Debora Leal – Brazil
Debora is from Brazil, and in the last years has worked in partnership with organic producers in the Brazilian Amazon region. She is currently pursuing a master’s degree at Schumacher College, where her research is related to dialogue and new economics models for times of transition. Debora is passionate about organizing events, specially where is possible to be immersed in communities, and knowledge and skills be exchanged. She worked with technology for 15 years, graduated in Data Processing, post-graduated in System Analysis and MBA in Marketing. In the last four years, Debora has worked for programs of social development organized by D-Lab at MIT. Through this partnership, she has organized summits in the USA, Uganda, Tanzania, India, and Brazil. In 2016, she led a two-week design summit in the Brazilian Amazon region, combining ecological and technological design – some of the prototypes addressed challenges ranging from internet connectivity to fish farming.
Miguel Chaves — Brazil
Miguel Chaves is in love with the ability to bring ideas to life. The feeling of making something of the mind on concrete things in the real world, move his life. And your process for this is to build things and make dirty hands. Although he has a degree in engineering, he likes to have a designer way of life, where ever and ever the most important thing to a solution is to understand the people who are going to use this solution. He began to love social innovation even in the third year of college when spent a month living in a Brazilian Indian tribe. After that, through IDDS, he was involved in projects in Africa, Brazil and the United States. In free time, if he’s not dancing or listening to a boy band, he is watching intelligent / logical films or series.
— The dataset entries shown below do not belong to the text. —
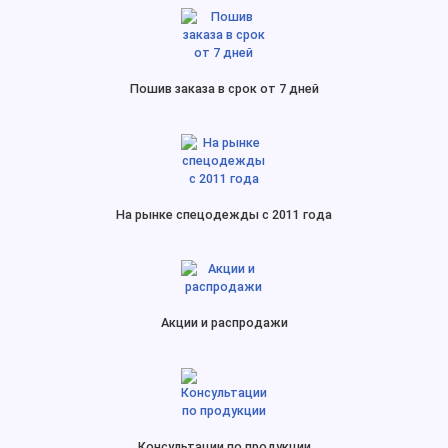
Пошив заказа в срок от 7 дней
На рынке спецодежды с 2011 года
Акции и распродажи
Консультации по продукции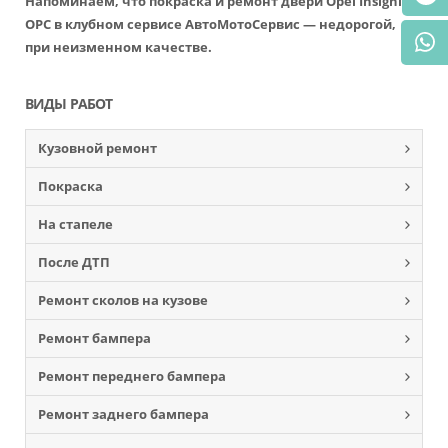
Напоминаем, что покраска и ремонт двери Opel Insignia
OPC в клубном сервисе АвтоМотоСервис — недорогой,
при неизменном качестве.
ВИДЫ РАБОТ
Кузовной ремонт
Покраска
На стапеле
После ДТП
Ремонт сколов на кузове
Ремонт бампера
Ремонт переднего бампера
Ремонт заднего бампера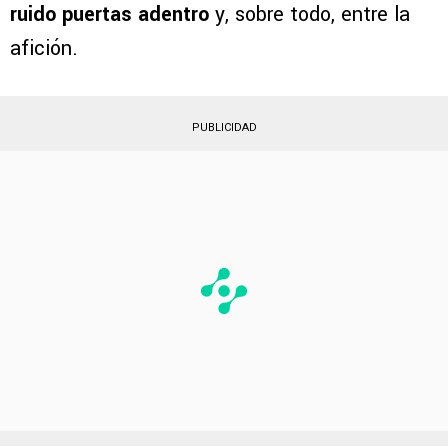
ruido puertas adentro
y, sobre todo, entre la
afición.
PUBLICIDAD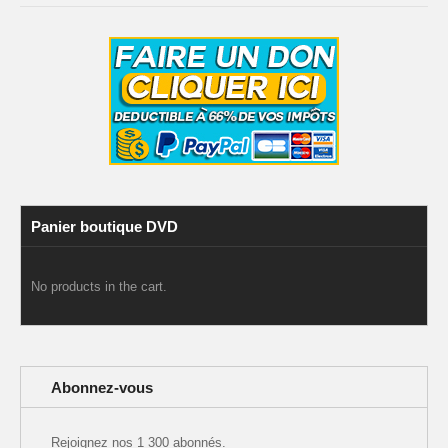
Panier boutique DVD
No products in the cart.
Abonnez-vous
Rejoignez nos 1 300 abonnés.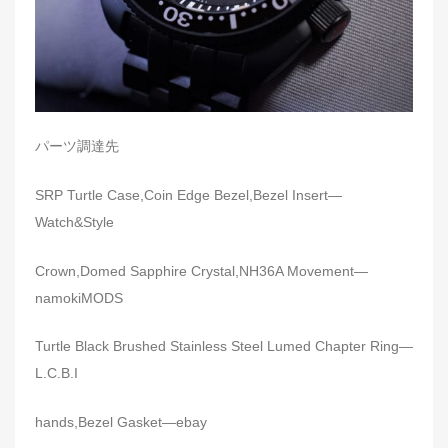
パーツ調達先
SRP Turtle Case,Coin Edge Bezel,Bezel Insert—
Watch&Style
Crown,Domed Sapphire Crystal,NH36A Movement—
namokiMODS
Turtle Black Brushed Stainless Steel Lumed Chapter Ring—
L.C.B.I
hands,Bezel Gasket—ebay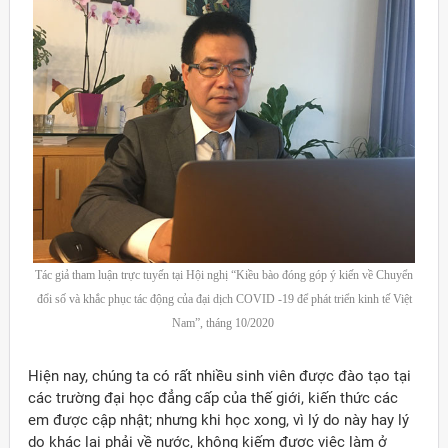
Tác giả tham luận trực tuyến tại Hội nghị “Kiều bào đóng góp ý kiến về Chuyển
đổi số và khắc phục tác động của đại dịch COVID -19 để phát triển kinh tế Việt
Nam”, tháng 10/2020
Hiện nay, chúng ta có rất nhiều sinh viên được đào tạo tại
các trường đại học đẳng cấp của thế giới, kiến thức các
em được cập nhật; nhưng khi học xong, vì lý do này hay lý
do khác lại phải về nước, không kiếm được việc làm ở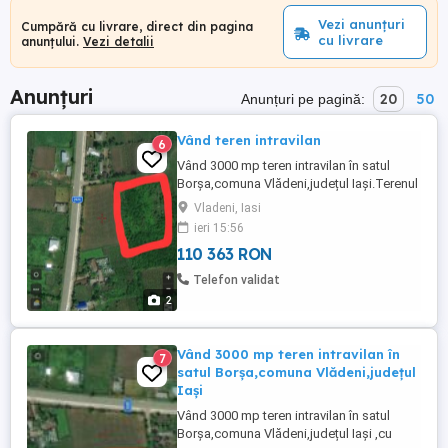
Vezi anunțuri
Cumpără cu livrare, direct din pagina
cu livrare
anunțului.
Vezi detalii
Anunțuri
20
50
Anunțuri pe pagină:
Vând teren intravilan
6
Vând 3000 mp teren intravilan în satul
Borșa,comuna Vlădeni,județul Iași.Terenul
se află într-o zonă frumoasă și liniștită,cu
Vladeni, Iasi
acces la drumul județean DJ 282 C.Dețin
ieri 15:56
titlu de proprietate pe teren.Am parcelat
110 363 RON
terenul în 3 loturi de 1000mp fiecare.Se
poate vinde separat fiecare lot.Preț
Telefon validat
7euro/mp,7000 euro/1000mp.Telefon ...
2
Vând 3000 mp teren intravilan în
7
satul Borșa,comuna Vlădeni,județul
Iași
Vând 3000 mp teren intravilan în satul
Borșa,comuna Vlădeni,județul Iași ,cu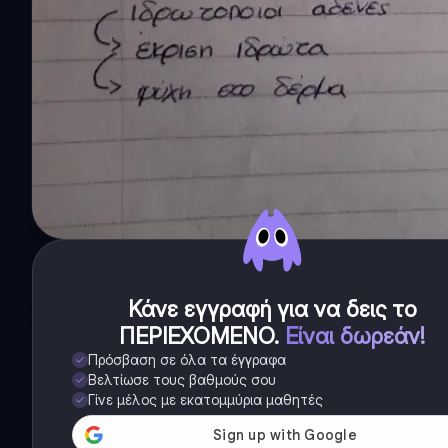
Κάνε εγγραφή για να δεις το
ΠΕΡΙΕΧΟΜΕΝΟ
.
Είναι δωρεάν!
Πρόσβαση σε όλα τα έγγραφα
Βελτίωσε τους βαθμούς σου
Γίνε μέλος με εκατομμύρια μαθητές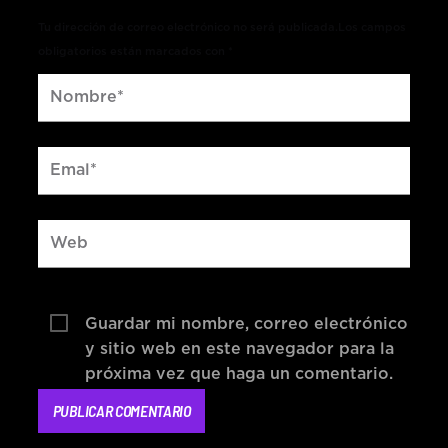
Tu dirección de correo electrónico no será publicada.Los campos
obligatorios están marcados con *
Guardar mi nombre, correo electrónico
y sitio web en este navegador para la
próxima vez que haga un comentario.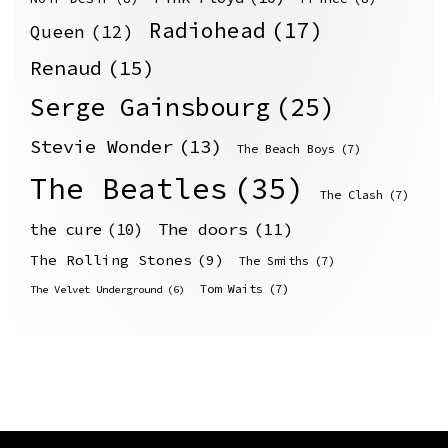
Radiohead
(17)
Queen
(12)
Renaud
(15)
Serge Gainsbourg
(25)
Stevie Wonder
(13)
The Beach Boys
(7)
The Beatles
(35)
The Clash
(7)
The doors
(11)
the cure
(10)
The Rolling Stones
(9)
The Smiths
(7)
Tom Waits
(7)
The Velvet Underground
(6)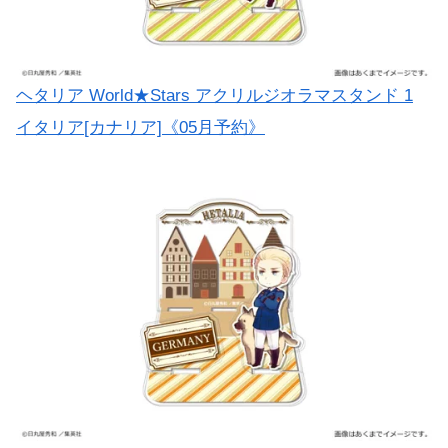
ヘタリア World★Stars アクリルジオラマスタンド 1
イタリア[カナリア]《05月予約》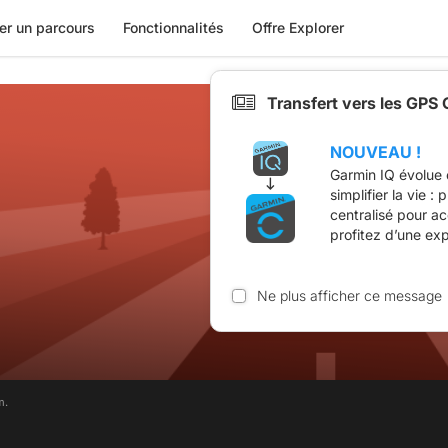
er un parcours
Fonctionnalités
Offre Explorer
Transfert vers les GPS
NOUVEAU !
Garmin IQ évolue 
simplifier la vie :
centralisé pour a
profitez d’une ex
Ne plus afficher ce message
m.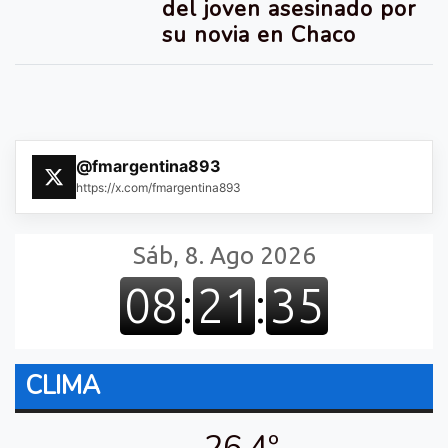
del joven asesinado por
su novia en Chaco
@fmargentina893
https://x.com/fmargentina893
CLIMA
26.4º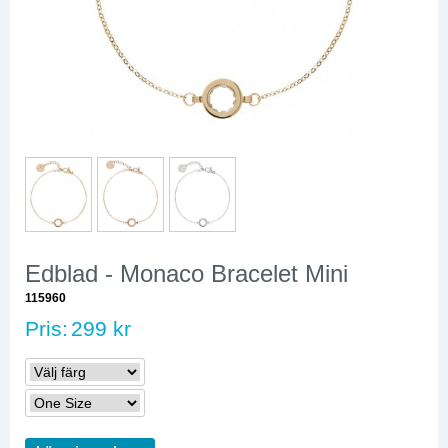
Edblad - Monaco Bracelet Mini
115960
Pris:
299 kr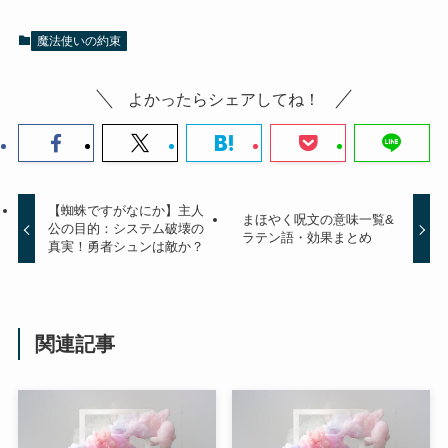
魔法使いの約束
よかったらシェアしてね！
【蜘蛛ですがなにか】主人
まほやく呪文の意味一覧&
公の目的：システム破壊の
ラテン語・効果まとめ
真実！勇者シュンは敵か？
関連記事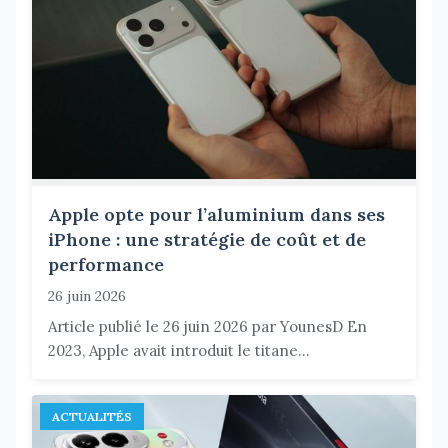
Apple opte pour l’aluminium dans ses
iPhone : une stratégie de coût et de
performance
26 juin 2026
Article publié le 26 juin 2026 par YounesD En
2023, Apple avait introduit le titane...
ACTUALITÉS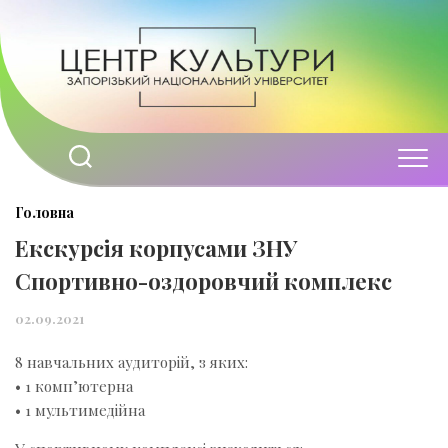
Перейти
до
вмісту
Головна
Екскурсія корпусами ЗНУ
Спортивно-оздоровчий комплекс
02.09.2021
8 навчальних аудиторій, з яких:
• 1 комп’ютерна
• 1 мультимедійна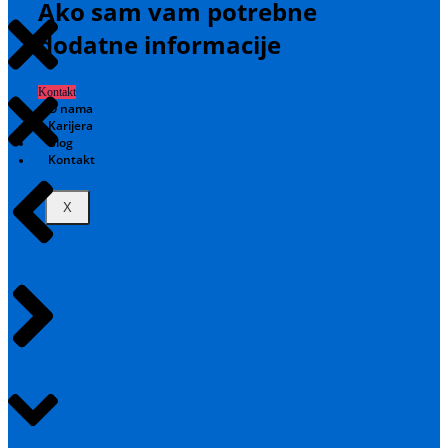
Ako sam vam potrebne
dodatne informacije
Kontakt
O nama
Karijera
Blog
Kontakt
X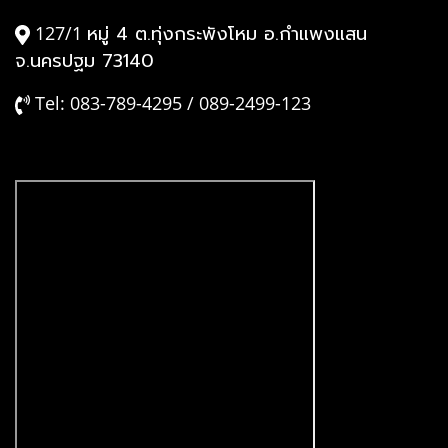
หมู่ 4 ต.ทุ่งกระพังโหม อ.กำแพงแสน
127/1
จ.นครปฐม 73140
Tel: 083-789-4295 / 089-2499-123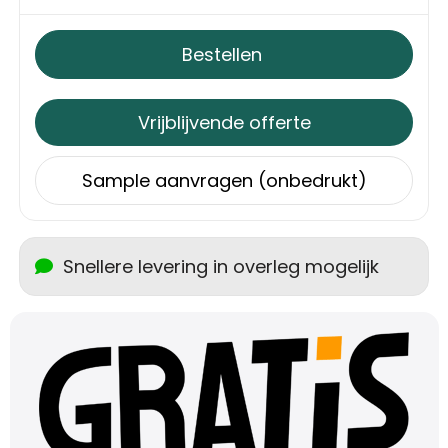
Schoudertassen
Bestellen
Sporttassen
Strandtassen
Vrijblijvende offerte
Toilettassen
Sample aanvragen (onbedrukt)
Waterbestendige tassen
Snellere levering in overleg mogelijk
Autotassen
Golftassen
Collegetassen
Tablettassen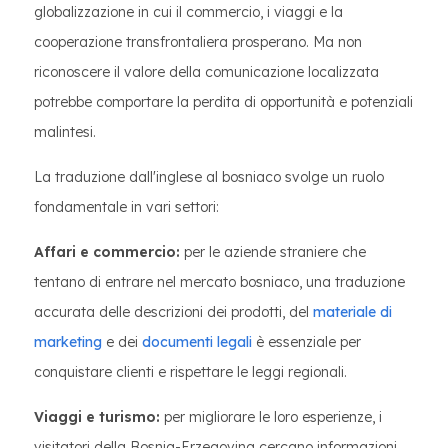
globalizzazione in cui il commercio, i viaggi e la
cooperazione transfrontaliera prosperano. Ma non
riconoscere il valore della comunicazione localizzata
potrebbe comportare la perdita di opportunità e potenziali
malintesi.
La traduzione dall'inglese al bosniaco svolge un ruolo
fondamentale in vari settori:
Affari e commercio:
per le aziende straniere che
tentano di entrare nel mercato bosniaco, una traduzione
accurata delle descrizioni dei prodotti, del
materiale di
marketing
e dei
documenti legali
è essenziale per
conquistare clienti e rispettare le leggi regionali.
Viaggi e turismo:
per migliorare le loro esperienze, i
visitatori della Bosnia-Erzegovina cercano informazioni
Debbie Tien — United States and Tanzania
Debbie Tien has the pleasure of working with a number of IDDS alumni on the Twende team as well as discussing and collaborating with countless IDDS alumni around the world. She has been honored to be part of three IDDSs in the past: 2014 Arusha in Tanzania, 2016 Lahore in Pakistan, and IDDS Sisaket in Thailand! She's jazzed to chat anything IDDS, especially related to sustainability of organizer and community relationships, social justice and equity, and of course, strategies for the global movement of grassroots social innovators. Karibu Twende, on your next trip to Arusha, Tanzania :)
Pedro Reynolds Cuellar – United States and Colombia
Pedro is a graduate student at the MIT Media Lab working with the Personal Robots Group. Previously to Media Lab, Pedro worked at D-Lab for three years teaching the D-Lab: Education and D-Lab: Waste classes. Pedro become a part of IDDS in 2015 as the Lead Organizer of IDDS Zero Waste and continued to do so every year since then as the Lead Organizer for IDDS Education 2016, IDDS Climate Change Adaptation 2017, and IDDS New Coastal Territories 2018. Pedro is also the co-founder and Creative Director of C-Innova, one the IDIN-affiliated innovation centers, founded in Colombia in 2015.